Statistics indicate that one in nine seniors over the age of 65 has Alzheimer’s. It is now being considered the third leading cause of death in our country after heart disease and cancer. In addition, smokers have a forty-five percent increased risk of developing dementia than non-smokers. Among other things, smoking increases homocysteine levels in the body, a known risk factor for cognitive impairment, Alzheimer’s, and stroke.
Recent research suggests there’s a significant connection between diet and the risk of developing Alzheimer’s disease, as per Dr. David Perlmutter, a renowned neurologist whose expertise includes gluten issues, brain health & nutrition, and preventing neurodegenerative disorders. If you have diabetes, your risk of developing Alzheimer’s may double. Further information specifically shows that consuming too many carbohydrates and not enough healthy fats disrupts brain function and significantly contributes to the development of Alzheimer’s disease. Over time, sugar can shrink the hippocampus (part of the brain involved in memory forming, organizing, storing, and connecting emotions and senses to memories), a distinct characteristic of Alzheimer’s disease.
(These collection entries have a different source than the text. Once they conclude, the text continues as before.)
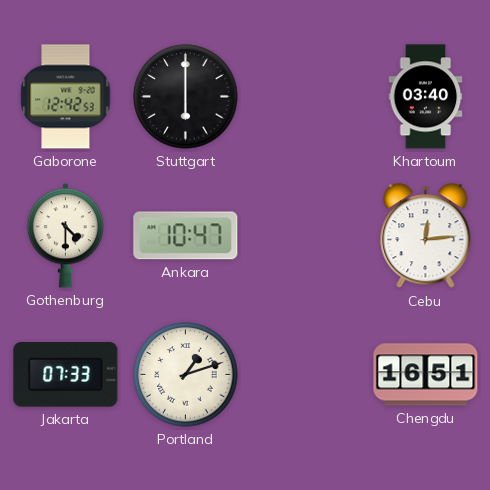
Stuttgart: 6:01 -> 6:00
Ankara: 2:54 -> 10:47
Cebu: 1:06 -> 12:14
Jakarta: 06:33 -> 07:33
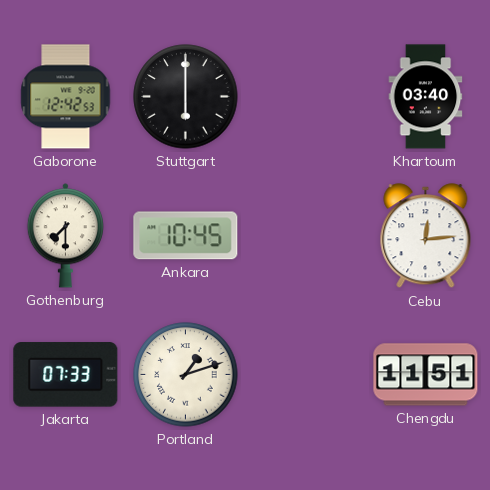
Gothenburg: 4:30 -> 7:30
Ankara: 10:47 -> 10:45
Chengdu: 16:51 -> 11:51
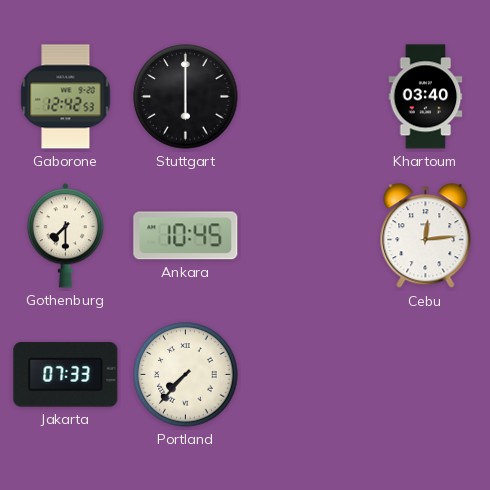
Portland: 1:12 -> 7:37
Chengdu: 11:51 -> none
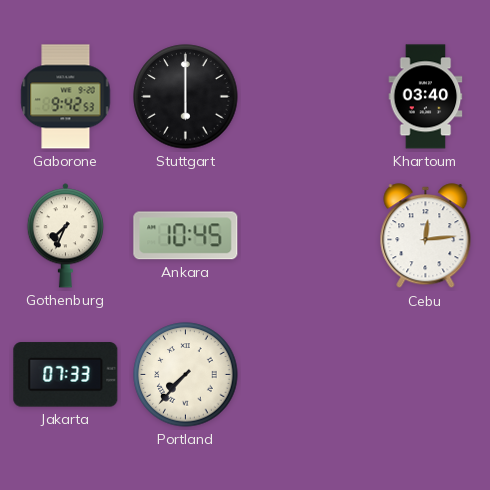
Gaborone: 12:42 -> 9:42
Gothenburg: 7:30 -> 7:34
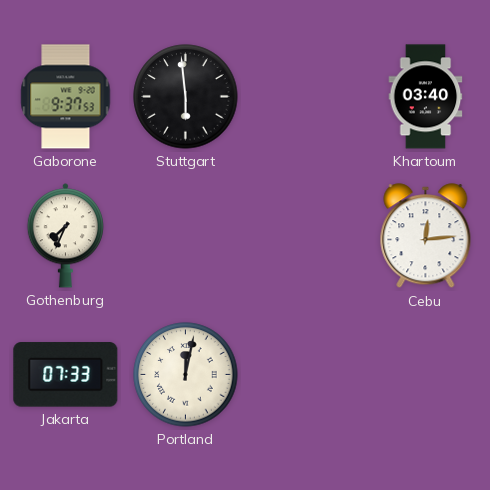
Gaborone: 9:42 -> 9:37
Stuttgart: 6:00 -> 5:59
Ankara: 10:45 -> none
Portland: 7:37 -> 12:02
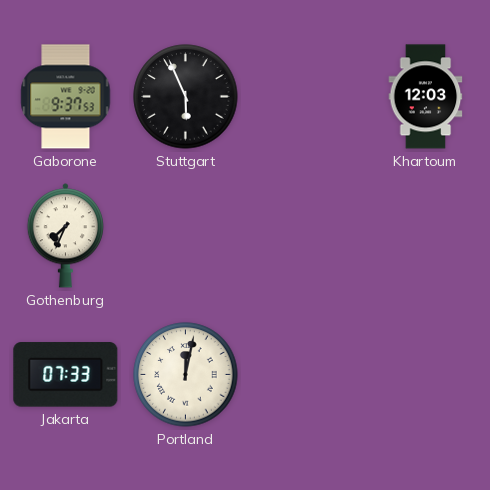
Stuttgart: 5:59 -> 5:56
Khartoum: 03:40 -> 12:03
Cebu: 12:14 -> none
It is due to this connection between diet and brain function that Alzheimer’s has been called “type 3 diabetes”. In 2005, researchers determined that not only did the pancreas produce insulin, but the brain also produces insulin – and this brain insulin is necessary for brain cell survival.
Strategies to Prevent Alzheimer’s
- Avoid sugar and refined fructose.
- Avoid gluten and casein – gluten is hard to digest and can cause leaky gut; leaky gut promotes inflammation and can trigger autoimmunity.
- Balance your intestinal flora – take a good quality probiotic and consume fermented foods
- Eat healthy fats – including organic grass-fed butter, ghee, organic coconut and virgin oils, organic and raw nuts and seeds, pastured eggs, avocado and wild-caught salmon.
- Eat lots of vegetables – veggies contain folate, a B vitamin crucial for brain function.
- Detox mercury and aluminum from body – dental amalgam fillings are a major source of mercury toxicity. Sources of aluminum include antiperspirants, non-stick cookware, and substances added to vaccines like aluminum gels or salts.
- Avoid taking drugs that are considered anticholinergics – these are found in certain night time pain relievers, antihistamines, sleep aids, antidepressants, medications to control incontinence, and certain narcotic pain relievers. Statin drugs are also a problem because they suppress cholesterol production, deplete the brain of coenzyme Q10 and neurotransmitter precursors, and prevent adequate delivery of essential fatty acids and fat-soluble antioxidants to your brain.
- Mental stimulation is good– particularly learning something new helps to enhance your brain function.
- Stress management – stress may trigger a degenerative process in the brain. Exercise, meditation, and other relaxation techniques are highly recommended as a means for a healthy emotional outlet.